As explained in the last blog post, a logical aggregate operator can be transformed into a physical plan consisting of multiple physical aggregate stages. The Aggregation strategy plans the physical aggregate plan depending on the type of aggregate expressions.

For each physical aggregate stage, a physical aggregate operator is generated. The diagram below describes the logic the Aggregation strategy takes to choose a physical operator. Compared to a sort-based aggregate operator, a hash-based aggregate operator is preferred as it does not require additional sorting operation as a prerequisite. Especially, the HashAggregateExec operator uses off-heap memory for storing the aggregate buffer hash map which offers reduced GC.

To qualify for being able to use the HashAggregateExec, the aggregateExpressions extracted from the aggregate logical plan cannot contain any aggBufferAttribute with the immutable data type. Here is the list of mutable data types supported by Spark.

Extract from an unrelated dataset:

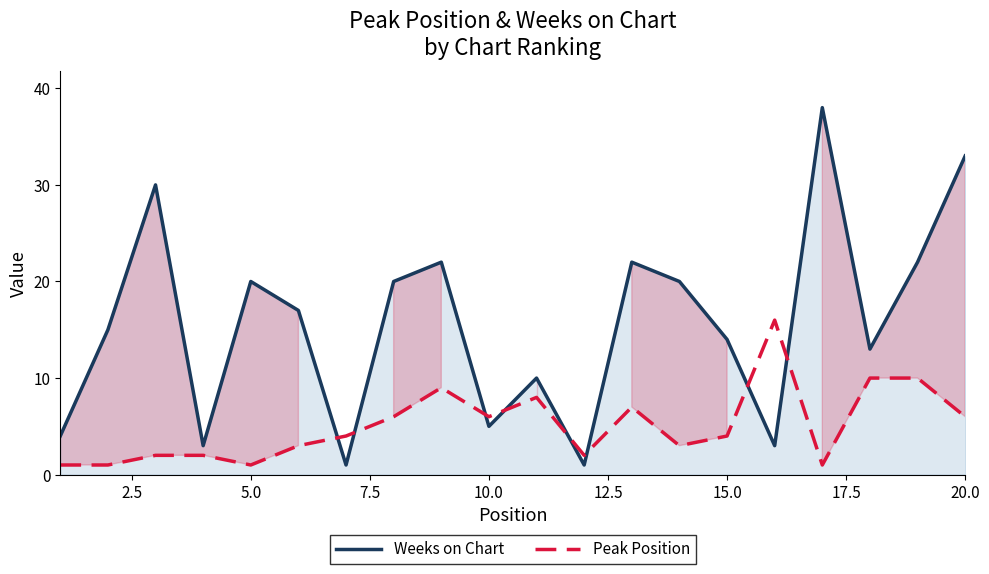

What is the average value of the Peak Position series?

5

If any aggregateFunction in the aggregateExpressions is a TypedImperativeAggregate (which uses user-defined java object as internal aggregation buffer) and the useObjectHashAggregation flag is set to true, the ObjectHashAggregateExec operator is selected.

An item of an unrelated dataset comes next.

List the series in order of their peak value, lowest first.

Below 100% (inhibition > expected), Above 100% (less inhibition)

When the aggregateExpressions do not meet the conditions for being able to use the HashAggregateExec operator and the ObjectHashAggregateExec operator, the SortAggregateExec operator is selected. In addition, the HashAggregateExec operator and ObjectHashAggregateExec operator will fall back to using sort-based aggregation when there is no efficient memory for the hash-based operators.

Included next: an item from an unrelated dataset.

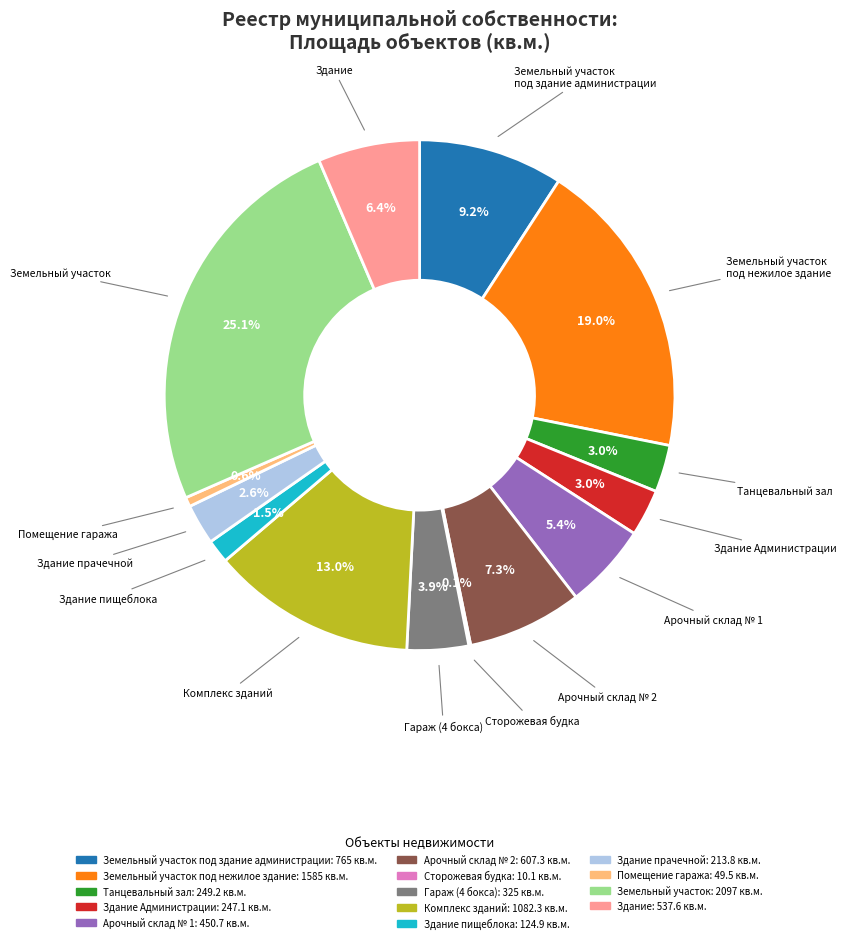

Does any single category account for the majority?

No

In this blog post, I will explain the SortAggregateExec first, and cover the HashAggregateExec operator and the ObjectHashAggregateExec operator in the next blog post.

SortAggregateExec

The SortAggregateExec uses a sort-based aggregation approach that requires the rows to be sorted by the grouping key so that that the rows with the same grouping key are placed next to each other. Therefore, the aggregate operator just needs to loop through all rows one by one and aggregate based on the grouping key.

Let’s take an example to walk through how the SortAggregateExec operator works. At the high level, a dataset needs to be first reshuffled by the grouping key to have the rows with the same grouping key are placed into the same partition. Within each partition, the rows will need to be sorted by the grouping key so that the rows with the same grouping key are placed next to each other.

Once the rows are sorted, the aggregate operator can start to process the rows for the physical aggregation. Internally, for each partition, a SortBasedAggregationIterator is created for evaluating the aggregate functions.

The SortBasedAggregationIterator creates a buffer row to cache the aggregated values. Unlike the hash-based aggregation which requires a hash map to hold all of the grouping key -> aggregate value buffer pairs, the SortBasedAggregationIterator just need to hold the aggregate buffer for the current aggregate group. Therefore, one row will be sufficient. When the data types of all the aggBufferAttributes are mutatable, the buffer row is created to use the off-heap memory, otherwise use the on-heap memory.

When an instance of the SortBasedAggregationIterator for a partition is being constructed, the inputIterator parameter brings in the iterator of the input rows sorted by the previous stage. The aggregate buffer row, sortBasedAggregationBuffer, is created and initialised.

The next method of the SortBasedAggregationIterator calls the processCurrentSortedGroup method which starts to get rows to process from the input iterator until it finds a new group (i.e. the next row of the input iterator has a different grouping key).

As the example below shows, the rows with the group key “1” are processed one by one by the processCurrentSortedGroup method. For each row, the processRow method is called to update the buffer values using the corresponding aggregate functions. After one row is processed, the processCurrentSortedGroup method checks whether or not the next row is in the current group. If so, move to the next row in this group.

When the current group is processed, the output row is generated for the current group.

The aggregate buffer will then be reset for processing the next key group.

This process will repeat until all the input rows are processed.